Nebraska’s Bo Pelini stresses the values of his Valley home

Nebraska’s Bo Pelini stresses the values of his Valley home




Bob Hannon, left, president and chief professional offi cer of the United Way of Youngstown and the Mahoning Valley, watches as University of Nebraska football coach Bo Pelini autographs miniature football helmets during the organization’s “Champions Among Us” banquet Tuesday at Antone’s Banquet Centre in Boardman. Pelini, a graduate of Cardinal Mooney High School and The Ohio State University, spoke about how pride in his roots molded him into a successful coach.

Pride in the roots that molded him into a successful football coach was the theme of Cardinal Mooney High graduate Bo Pelini’s speech at the United Way Champions Among Us banquet on Tuesday night.

“I am so proud of not only growing up here, but of the people that I know, so many great friends,” said Pelini who is preparing for his third season as the head coach at the University of Nebraska. “I try to work day in and day out to make you guys all proud of what we’re doing at Nebraska.

“I know that Coach [Bob] Stoops [Oklahoma], my brother Carl [Nebraska defensive coordinator], and everybody else who’s out there in college coaching [from here] feels the same way.”
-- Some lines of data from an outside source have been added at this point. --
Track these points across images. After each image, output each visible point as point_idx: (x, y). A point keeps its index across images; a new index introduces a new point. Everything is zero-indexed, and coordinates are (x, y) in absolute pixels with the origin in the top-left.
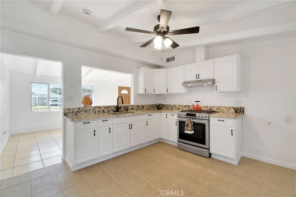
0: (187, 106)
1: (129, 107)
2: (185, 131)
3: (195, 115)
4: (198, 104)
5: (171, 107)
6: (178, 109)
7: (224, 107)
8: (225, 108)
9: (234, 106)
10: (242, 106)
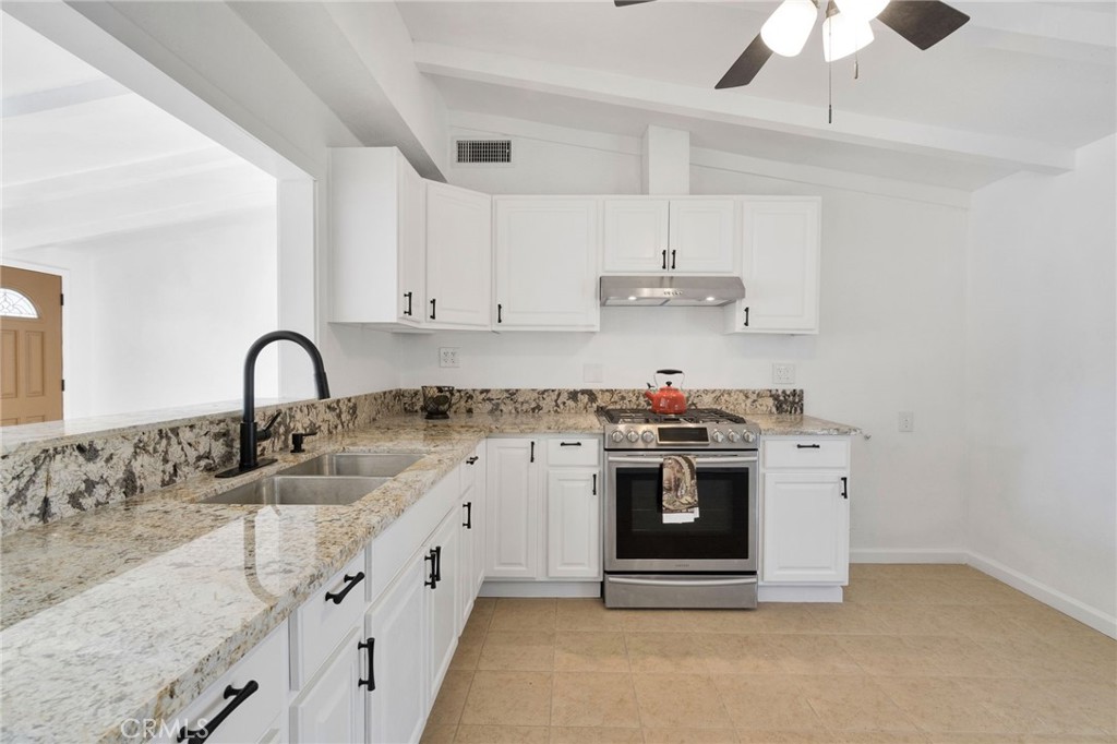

Pelini’s speech at Antone’s Banquet Centre capped a three-day Mooney reunion the included the Pelini’s and the Stoops brothers — Ron, Bob, Mike (Arizona) and Mark (Florida defensive coordinator).

“It’s a very principle-oriented place and value-oriented place,” Pelini said of Youngstown. “I think about the people that I was exposed to growing up and I feel real fortunate to have grown up here.”

Three weeks ago, Pelini’s university kicked off a tumultuous week for college football when Nebraska accepted an invitation to join the Big Ten and leave the Big 12.

“I wasn’t really privvy to a lot of things that were going on and what was being said,” said Pelini, whose opinion was sought by university leaders. “From my perspective, it was really do what’s best for the university as a whole. It went well beyond athletics.

“It really goes to the academics side, the research ability of the university and how that was going to be enhanced over the long haul and what was in the best interests of the university as a whole,” said Pelini, who played for Ohio State. “I trusted the powers that be that they would make the best decision for the university.

Asked to evaluate the move, Pelini said, “We were in a great conference and we’re just moving to another great conference.

“I’m familiar with the Big Ten, I’m familiar with everything that comes along with coming back to the area here from playing in the Big Ten,” Pelini said. “But I’m not as familiar with the teams we’re going to be playing so I have a lot of work to do next offseason.”

Pelini’s 2002 decision to try coaching at the collegiate level has paid off.

“It was a tough decision [with] nine years invested in the NFL,” said Pelini of becoming Nebraska’s defensive coordinator. “It was really a decision that my wife Mary Pat and I made together. We wanted to see what that lifestyle would bring for our family.

“My goal was to someday be a head coach in whatever level, so I decided it was a little bit of a gamble but one that worked out.”

The journey had some ups and downs. Nebraska fired Frank Solich after the 2003 season and hired fired Oakland Raiders coach Bill Callahan instead of Pelini.

Oklahoma’s Bob Stoops hired Pelini as co-defensive coordinator and the Sooners played Southern Cal in the BCS Championship game.

From 2005-07, Pelini was defensive coordinator for LSU, which defeated Ohio State in the BCS game following the 2007 season.

When Nebraska fired Callahan after the 2007 season, Pelini was hired.

Pelini said being head coach isn’t much different.

“Now I apply my beliefs and my principles to the football team as a whole rather than just the defensive side,” Pelini said. “You’re always learning.”

As for coaching against the Buckeyes, Pelini said, “I’ve done it a couple of times before but it will be different especially when eventually we walk into Ohio Stadium.

“It’s a special place and a great university,” Pelini said who attended Ohio State from 1986-90. “Obviously, Coach [Jim] Tressel has done a phenomenal job so it will be a really big challenge for us. I look forward to the challenge. With all the tradition with the Big Ten, it’s a great fit for our university and we really looking forward to the future.”